The city has prevailed in the first of two court actions being pursued in a bid to keep two fired police officers from being returned to duty.
However, Circuit Court Judge Neil Thomas did order the city to put officers Sean Emmer and Adam Cooley back on the payroll.
Emmer and Cooley were fired in November over accusations that they used excessive force in the June 14, 2012, beating of a federal inmate that left him with two broken legs.
Administrative Law Judge Kim Summers, of Nashville, last month ordered that the officers be reinstated and receive full back pay, but the city asked for a temporary restraining order blocking their return to work pending an appeal.
On Friday, Thomas agreed that the officers shouldn't return to work in light of the appeal and granted the city's request.
Bryan Hoss, Emmer's attorney, said Thomas' decision means the city has to pay nearly a year's worth of back pay and benefits to the two officers. Both officers were making in the mid-$30,000 per year range.
"He's the second judge in the last 30 days that said these officers are entitled to full back pay," said Hoss. "[The city] should be writing those checks very shortly."

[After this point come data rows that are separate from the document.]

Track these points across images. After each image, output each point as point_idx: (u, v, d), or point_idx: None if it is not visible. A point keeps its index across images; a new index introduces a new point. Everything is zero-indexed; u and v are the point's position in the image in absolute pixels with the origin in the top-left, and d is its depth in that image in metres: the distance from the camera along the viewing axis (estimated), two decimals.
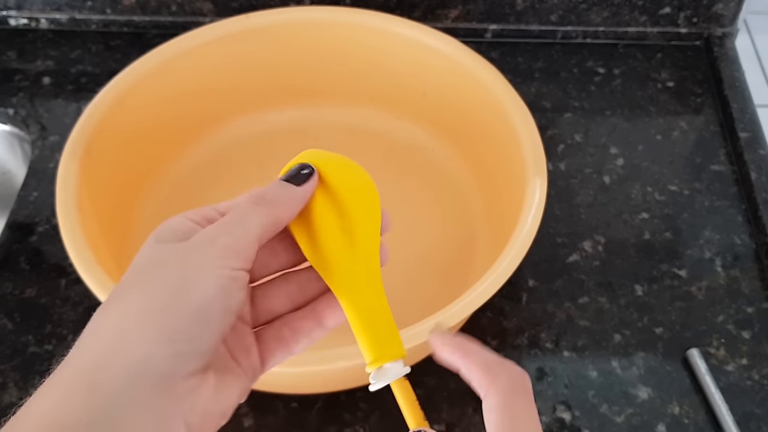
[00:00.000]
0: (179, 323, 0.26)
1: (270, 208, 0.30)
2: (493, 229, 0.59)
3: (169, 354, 0.26)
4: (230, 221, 0.29)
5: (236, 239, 0.28)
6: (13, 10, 0.75)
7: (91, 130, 0.55)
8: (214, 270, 0.27)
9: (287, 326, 0.31)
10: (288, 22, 0.63)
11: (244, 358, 0.30)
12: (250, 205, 0.29)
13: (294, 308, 0.32)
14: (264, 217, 0.29)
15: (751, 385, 0.54)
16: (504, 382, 0.30)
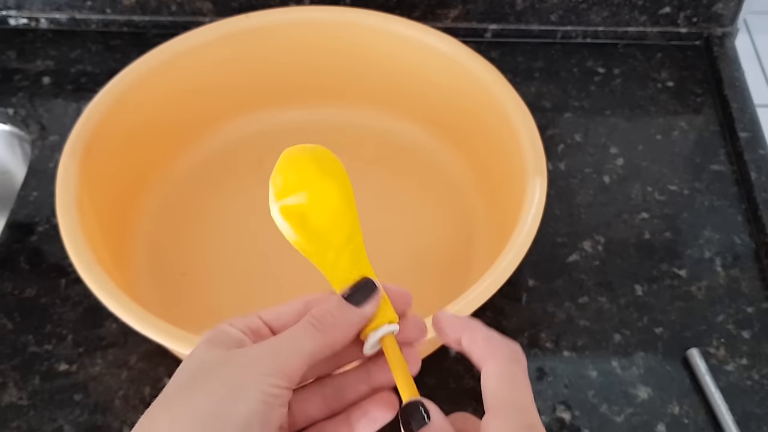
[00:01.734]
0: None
1: (327, 334, 0.30)
2: (493, 229, 0.59)
3: None
4: (280, 344, 0.29)
5: (286, 361, 0.29)
6: (13, 10, 0.75)
7: (91, 130, 0.55)
8: (259, 387, 0.28)
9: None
10: (288, 22, 0.63)
11: None
12: (307, 326, 0.30)
13: (329, 414, 0.32)
14: (319, 343, 0.30)
15: (751, 384, 0.54)
16: (505, 352, 0.31)
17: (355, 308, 0.31)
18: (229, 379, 0.28)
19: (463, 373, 0.54)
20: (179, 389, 0.28)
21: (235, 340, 0.30)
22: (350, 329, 0.31)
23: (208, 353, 0.29)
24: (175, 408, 0.27)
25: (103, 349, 0.55)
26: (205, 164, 0.65)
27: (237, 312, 0.59)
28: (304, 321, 0.30)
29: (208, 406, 0.27)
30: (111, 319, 0.56)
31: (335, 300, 0.31)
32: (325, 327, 0.30)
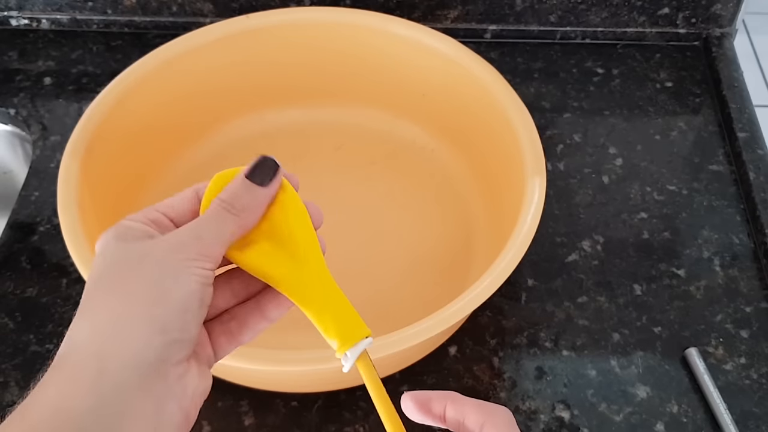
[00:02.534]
0: (169, 315, 0.29)
1: (239, 216, 0.32)
2: (493, 229, 0.59)
3: (164, 342, 0.28)
4: (201, 227, 0.31)
5: (208, 246, 0.30)
6: (15, 11, 0.76)
7: (92, 130, 0.55)
8: (190, 269, 0.30)
9: (234, 320, 0.33)
10: (288, 23, 0.63)
11: (201, 350, 0.32)
12: (221, 212, 0.31)
13: (237, 303, 0.34)
14: (233, 225, 0.31)
15: (750, 384, 0.54)
16: (500, 416, 0.32)
17: (261, 188, 0.32)
18: (160, 265, 0.29)
19: (463, 373, 0.54)
20: (111, 280, 0.29)
21: (144, 232, 0.31)
22: (260, 209, 0.33)
23: (125, 246, 0.30)
24: (119, 296, 0.29)
25: None
26: (205, 164, 0.65)
27: None
28: (216, 207, 0.32)
29: (148, 290, 0.29)
30: None
31: (240, 182, 0.32)
32: (237, 210, 0.32)
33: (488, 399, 0.53)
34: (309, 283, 0.33)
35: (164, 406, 0.28)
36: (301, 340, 0.57)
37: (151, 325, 0.28)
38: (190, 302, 0.29)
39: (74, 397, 0.27)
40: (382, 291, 0.59)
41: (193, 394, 0.30)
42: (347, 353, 0.32)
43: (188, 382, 0.29)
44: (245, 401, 0.53)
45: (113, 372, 0.27)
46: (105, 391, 0.27)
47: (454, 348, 0.56)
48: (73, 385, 0.27)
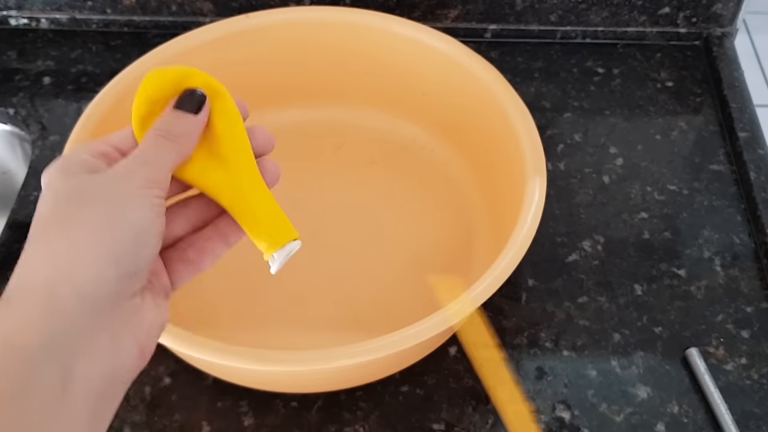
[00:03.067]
0: (123, 246, 0.28)
1: (178, 143, 0.32)
2: (493, 229, 0.59)
3: (117, 275, 0.28)
4: (144, 155, 0.31)
5: (155, 171, 0.31)
6: (14, 10, 0.75)
7: (92, 130, 0.55)
8: (141, 198, 0.30)
9: (192, 247, 0.33)
10: (288, 22, 0.63)
11: (156, 280, 0.32)
12: (159, 139, 0.32)
13: (193, 230, 0.34)
14: (173, 151, 0.32)
15: (750, 384, 0.54)
16: None
17: (192, 116, 0.33)
18: (112, 195, 0.29)
19: (463, 373, 0.54)
20: (62, 214, 0.29)
21: (90, 164, 0.30)
22: (195, 135, 0.33)
23: (73, 179, 0.30)
24: (70, 227, 0.28)
25: None
26: None
27: (236, 310, 0.59)
28: (154, 135, 0.32)
29: (101, 221, 0.28)
30: None
31: (172, 113, 0.33)
32: (174, 136, 0.32)
33: (488, 399, 0.53)
34: (239, 189, 0.33)
35: (119, 340, 0.28)
36: (301, 341, 0.57)
37: (104, 258, 0.28)
38: (143, 233, 0.29)
39: (24, 333, 0.26)
40: (382, 291, 0.59)
41: (150, 327, 0.29)
42: (274, 255, 0.33)
43: (144, 315, 0.29)
44: (245, 401, 0.53)
45: (65, 307, 0.26)
46: (57, 327, 0.26)
47: (455, 348, 0.55)
48: (23, 320, 0.26)
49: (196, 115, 0.33)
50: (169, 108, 0.33)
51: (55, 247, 0.28)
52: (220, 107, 0.34)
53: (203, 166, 0.33)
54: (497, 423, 0.52)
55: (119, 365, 0.28)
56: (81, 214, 0.28)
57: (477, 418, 0.52)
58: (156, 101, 0.33)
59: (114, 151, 0.32)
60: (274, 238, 0.33)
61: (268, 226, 0.33)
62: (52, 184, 0.30)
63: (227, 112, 0.34)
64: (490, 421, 0.52)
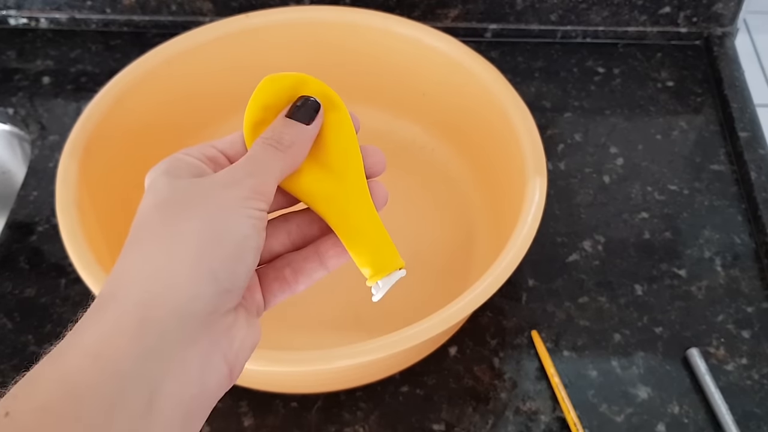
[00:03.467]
0: (221, 262, 0.27)
1: (287, 152, 0.30)
2: (493, 229, 0.59)
3: (214, 292, 0.27)
4: (252, 164, 0.30)
5: (260, 182, 0.29)
6: (13, 10, 0.75)
7: (91, 130, 0.55)
8: (244, 210, 0.28)
9: (289, 267, 0.32)
10: (288, 22, 0.63)
11: (250, 296, 0.31)
12: (268, 148, 0.30)
13: (293, 248, 0.33)
14: (282, 162, 0.30)
15: (751, 384, 0.54)
16: None
17: (305, 126, 0.31)
18: (213, 205, 0.28)
19: (463, 373, 0.54)
20: (162, 218, 0.28)
21: (196, 168, 0.29)
22: (306, 146, 0.31)
23: (177, 183, 0.28)
24: (169, 237, 0.27)
25: None
26: None
27: None
28: (263, 144, 0.31)
29: (200, 234, 0.27)
30: None
31: (283, 121, 0.31)
32: (284, 146, 0.30)
33: (489, 399, 0.53)
34: (347, 207, 0.32)
35: (210, 359, 0.26)
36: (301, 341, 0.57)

The city's request to review Summers' order and all the facts surrounding the case is expected to be assigned to a local judge next week.
In a decision issued Sept. 24, Summers ordered the city to reinstate Emmer and Cooley, finding that the officers had acted in accordance with their training when they struck Adam Tatum more than 44 times with a metal baton during a confrontation at the Salvation Army halfway house on McCallie Avenue.
The decision sparked public outcry, and activists said the community was terrified of Emmer and Cooley returning to the department.
Police Chief Bobby Dodd said he had never received more public outcry and agreed that the two should not be returned to the force. He said that doing so could put his officers at risk along with the public.
"I've been amazed by the outpouring from the citizens that ... demanded these officers not go back to work," Dodd said. "If the public at large doesn't trust the police department ... we can't effectively do our job in the community."
Thomas said he understood why it could cause harm to the city if the officers returned to work at this time.
City Attorney Wade Hinton wouldn't comment on whether the city will pay back a year's worth of pay and benefits, saying he first had to consult the city administration.